We’ll fix the problems in reverse order. Start by putting back person with rename_axis():

acs_long = acs_long.rename_axis(
    ['household', 'person'],
    axis='rows'
)
acs_long.loc[37]
age race marital_status edu income female hispanic household_income household_size
person
1 20.0 White Never married Some college, >=1 year 10000.0 True False NaN NaN
2 19.0 White Never married Some college, >=1 year 5300.0 True False NaN NaN
3 19.0 Black Never married Some college, >=1 year 4700.0 True False NaN NaN
NaN NaN NaN NaN NaN NaN NaN 20000.0 3.0

Next we’ll fix the rows for actual people having NaN for household-level variables. The last observation for each household has the correct value of each level 2 variable, so you can use groupby() and transform('last') to set all of them to that value. Just wrap that in a loop over the level 2 variables:

for var in level2_vars:
    acs_long[var] = acs_long[var].groupby('household').transform('last')
acs_long.loc[37]
age race marital_status edu income female hispanic household_income household_size
person
1 20.0 White Never married Some college, >=1 year 10000.0 True False 20000.0 3.0
2 19.0 White Never married Some college, >=1 year 5300.0 True False 20000.0 3.0
3 19.0 Black Never married Some college, >=1 year 4700.0 True False 20000.0 3.0
NaN NaN NaN NaN NaN NaN NaN 20000.0 3.0

Now all we need to do is drop the extraneous rows. This is very easy to do using the query() function, an alternative way of subsetting rows. (Look for a future version of this book to introduce query() earlier and use it more.) With query() you pass in a string containing a condition, but the string can refer to variables in the data frame simply by name (e.g. age instead of acs['age']).

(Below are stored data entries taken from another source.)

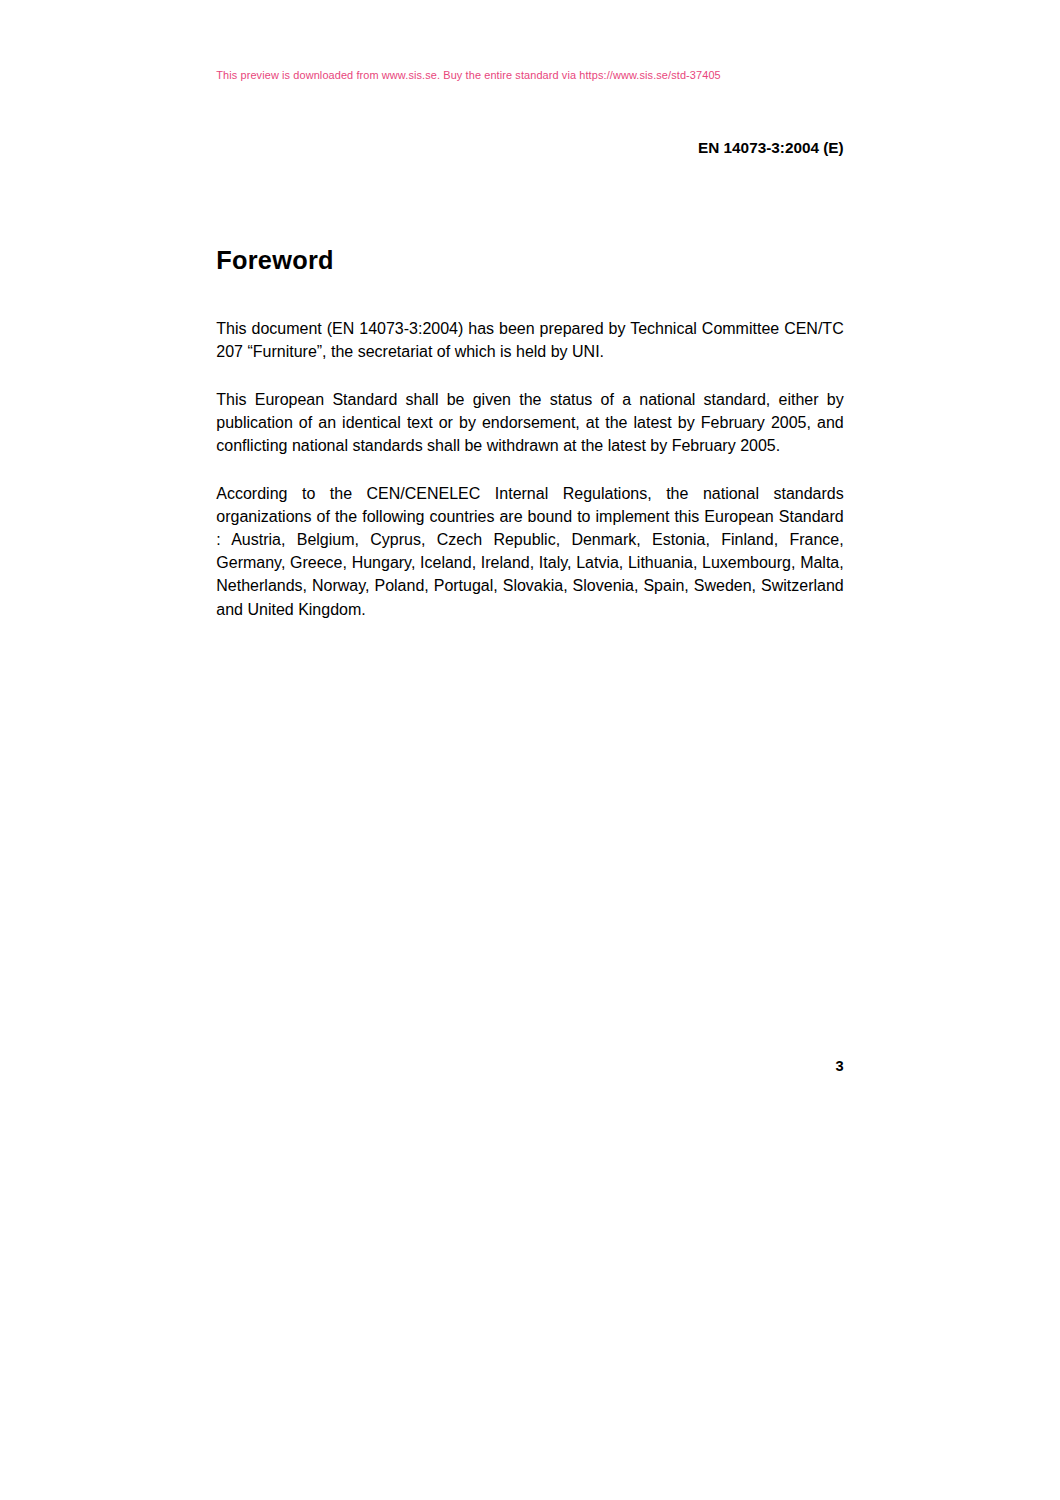This preview is downloaded from www.sis.se. Buy the entire standard via https://www.sis.se/std-37405
EN 14073-3:2004 (E)
Foreword
This document (EN 14073-3:2004) has been prepared by Technical Committee CEN/TC 207 “Furniture”, the secretariat of which is held by UNI.
This European Standard shall be given the status of a national standard, either by publication of an identical text or by endorsement, at the latest by February 2005, and conflicting national standards shall be withdrawn at the latest by February 2005.
According to the CEN/CENELEC Internal Regulations, the national standards organizations of the following countries are bound to implement this European Standard : Austria, Belgium, Cyprus, Czech Republic, Denmark, Estonia, Finland, France, Germany, Greece, Hungary, Iceland, Ireland, Italy, Latvia, Lithuania, Luxembourg, Malta, Netherlands, Norway, Poland, Portugal, Slovakia, Slovenia, Spain, Sweden, Switzerland and United Kingdom.
3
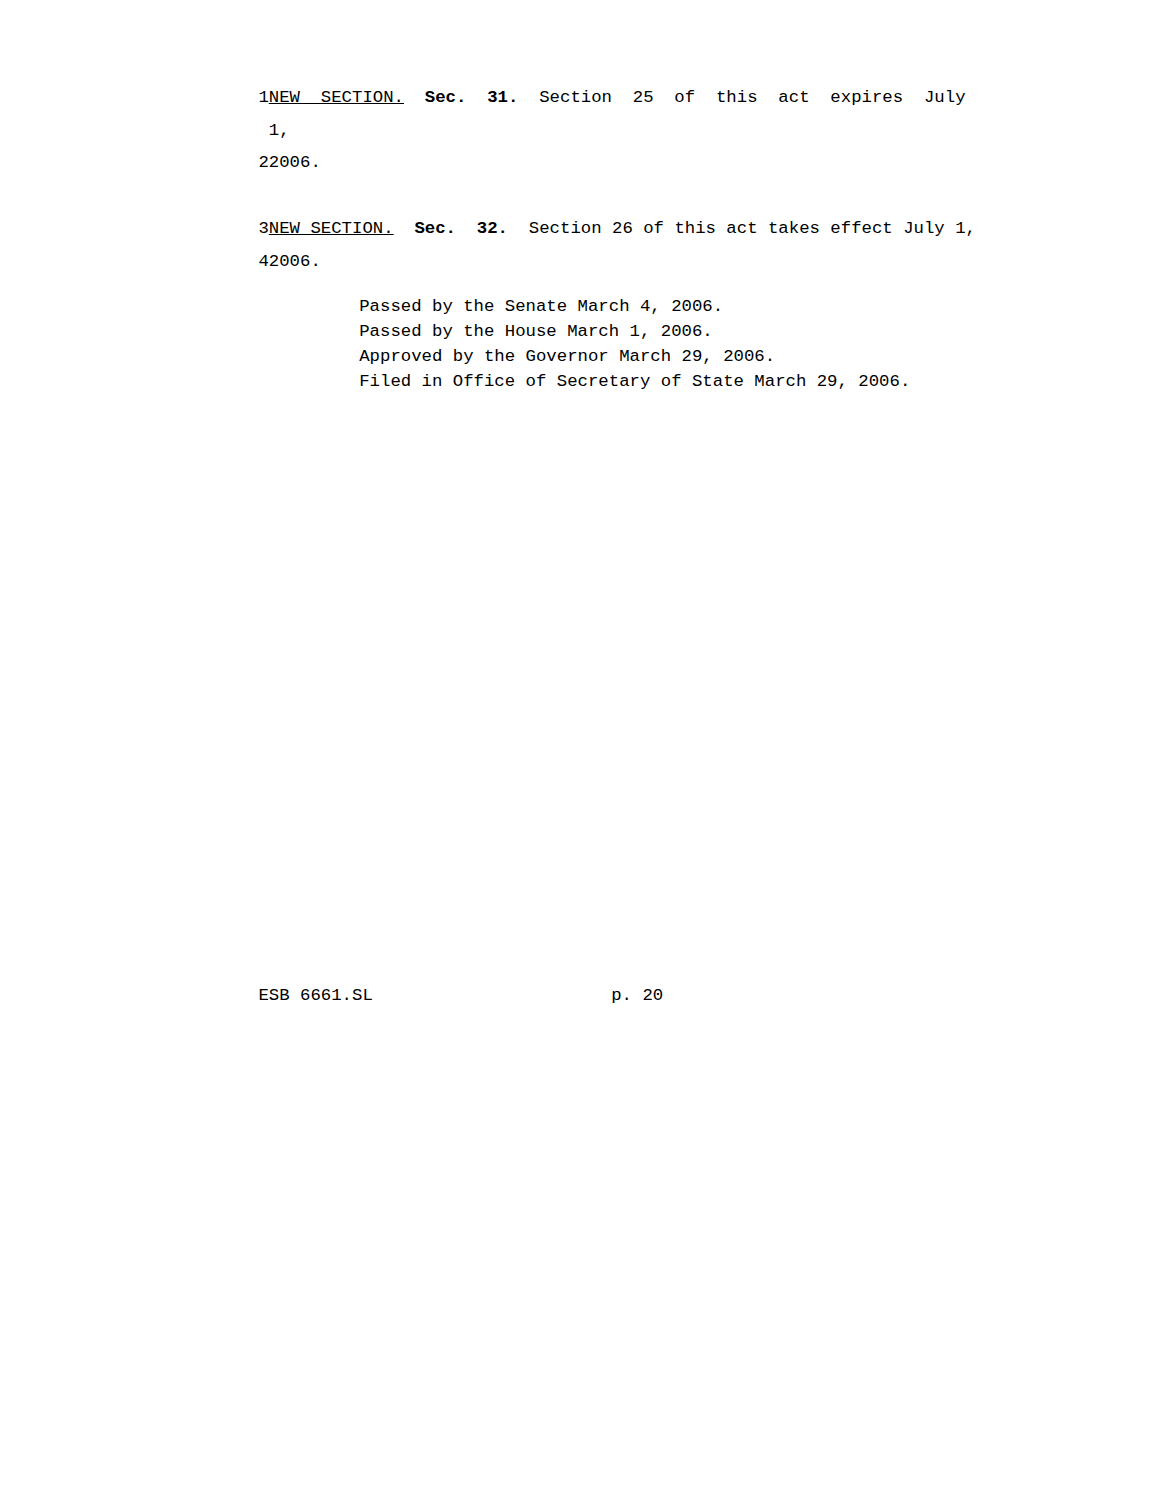| 1 | NEW SECTION. Sec. 31. Section 25 of this act expires July 1, |
| 2 | 2006. |
| 3 | NEW SECTION. Sec. 32. Section 26 of this act takes effect July 1, |
| 4 | 2006. |
Passed by the Senate March 4, 2006. Passed by the House March 1, 2006. Approved by the Governor March 29, 2006. Filed in Office of Secretary of State March 29, 2006.
ESB 6661.SL
p. 20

The one wrinkle is that string values need to go in quotes. We’re using single quotes to denote the beginning and end of the query string itself, so use double quotes to denote the beginning and end of string values inside the query. In particular, refer to a blank for person as "" rather than ''.

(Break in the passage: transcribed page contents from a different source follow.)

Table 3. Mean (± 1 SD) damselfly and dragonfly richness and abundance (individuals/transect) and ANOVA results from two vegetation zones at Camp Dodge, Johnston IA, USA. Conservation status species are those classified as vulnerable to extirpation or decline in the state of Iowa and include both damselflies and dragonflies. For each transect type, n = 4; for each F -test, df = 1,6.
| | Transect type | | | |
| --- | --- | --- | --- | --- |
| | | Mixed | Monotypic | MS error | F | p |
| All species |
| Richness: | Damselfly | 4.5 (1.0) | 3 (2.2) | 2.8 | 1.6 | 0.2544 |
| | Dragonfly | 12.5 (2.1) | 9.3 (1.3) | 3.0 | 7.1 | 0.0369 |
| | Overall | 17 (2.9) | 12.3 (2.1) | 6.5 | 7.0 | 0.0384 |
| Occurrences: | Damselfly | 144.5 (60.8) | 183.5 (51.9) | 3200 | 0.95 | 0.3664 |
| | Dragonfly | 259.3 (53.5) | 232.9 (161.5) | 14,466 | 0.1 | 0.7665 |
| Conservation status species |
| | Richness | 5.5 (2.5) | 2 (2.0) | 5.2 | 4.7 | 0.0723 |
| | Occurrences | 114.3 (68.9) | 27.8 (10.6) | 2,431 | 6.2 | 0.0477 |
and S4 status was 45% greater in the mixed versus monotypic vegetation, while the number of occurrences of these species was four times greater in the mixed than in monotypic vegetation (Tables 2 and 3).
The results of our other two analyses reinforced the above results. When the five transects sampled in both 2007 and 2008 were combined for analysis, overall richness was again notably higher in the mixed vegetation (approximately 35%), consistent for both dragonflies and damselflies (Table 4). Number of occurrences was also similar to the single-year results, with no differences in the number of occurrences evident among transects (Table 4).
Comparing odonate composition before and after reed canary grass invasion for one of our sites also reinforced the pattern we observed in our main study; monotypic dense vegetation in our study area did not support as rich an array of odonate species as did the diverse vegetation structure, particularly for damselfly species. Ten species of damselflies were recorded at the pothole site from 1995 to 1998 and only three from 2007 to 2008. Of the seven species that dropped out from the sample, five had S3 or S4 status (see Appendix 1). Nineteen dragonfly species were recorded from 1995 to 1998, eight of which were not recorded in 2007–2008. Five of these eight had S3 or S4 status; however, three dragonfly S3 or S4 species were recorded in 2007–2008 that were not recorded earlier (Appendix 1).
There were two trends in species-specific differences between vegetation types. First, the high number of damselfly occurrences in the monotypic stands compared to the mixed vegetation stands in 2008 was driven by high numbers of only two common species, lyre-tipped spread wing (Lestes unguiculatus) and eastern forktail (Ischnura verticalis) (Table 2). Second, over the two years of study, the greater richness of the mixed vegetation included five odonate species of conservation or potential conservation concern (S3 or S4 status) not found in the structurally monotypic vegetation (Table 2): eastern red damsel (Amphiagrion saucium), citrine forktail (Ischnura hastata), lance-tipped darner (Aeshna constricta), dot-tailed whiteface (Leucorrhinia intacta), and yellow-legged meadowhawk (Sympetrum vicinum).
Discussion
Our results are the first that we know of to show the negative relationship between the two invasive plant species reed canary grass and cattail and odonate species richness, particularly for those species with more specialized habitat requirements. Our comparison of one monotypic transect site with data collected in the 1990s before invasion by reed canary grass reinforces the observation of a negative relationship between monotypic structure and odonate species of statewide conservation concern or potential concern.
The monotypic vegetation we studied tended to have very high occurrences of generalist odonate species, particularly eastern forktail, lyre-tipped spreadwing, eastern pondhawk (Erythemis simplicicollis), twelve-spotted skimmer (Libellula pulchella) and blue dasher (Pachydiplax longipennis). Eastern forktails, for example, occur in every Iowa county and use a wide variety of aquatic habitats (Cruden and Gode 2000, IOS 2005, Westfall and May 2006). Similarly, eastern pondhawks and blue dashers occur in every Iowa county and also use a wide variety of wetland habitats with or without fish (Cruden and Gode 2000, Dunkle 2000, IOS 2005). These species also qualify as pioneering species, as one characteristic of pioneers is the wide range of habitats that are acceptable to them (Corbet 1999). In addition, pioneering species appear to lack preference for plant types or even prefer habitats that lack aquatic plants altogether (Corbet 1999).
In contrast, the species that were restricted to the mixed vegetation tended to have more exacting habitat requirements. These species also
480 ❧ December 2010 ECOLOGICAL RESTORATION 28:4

With that, a query to select just the rows representing actual people is very easy to write:

acs_long = acs_long.query('person != ""')
acs_long
age race marital_status edu income female hispanic household_income household_size
household person
37 1 20.0 White Never married Some college, >=1 year 10000.0 True False 20000.0 3.0
2 19.0 White Never married Some college, >=1 year 5300.0 True False 20000.0 3.0
3 19.0 Black Never married Some college, >=1 year 4700.0 True False 20000.0 3.0
241 1 50.0 White Never married Master's degree 32500.0 True False 32500.0 1.0
242 1 29.0 White Never married Bachelor's degree 30000.0 True False 30000.0 1.0
... ... ... ... ... ... ... ... ... ... ...
1236624 1 29.0 White Now married Some college, >=1 year 50100.0 False False 62100.0 2.0
2 26.0 White Now married High School graduate 12000.0 True False 62100.0 2.0
1236756 1 58.0 White Now married Master's degree 69800.0 True False 110600.0 2.0
2 61.0 White Now married Master's degree 40800.0 False False 110600.0 2.0
1236779 1 30.0 American Indian Divorced High School graduate 22110.0 False False 22110.0 1.0

27410 rows × 9 columns

And that’s the data set back in long form.

Exercise

Load the example extract from the National Longitudinal Survey of Youth contained in nlsy.pickle. Convert it to wide form. Then convert it back to long form.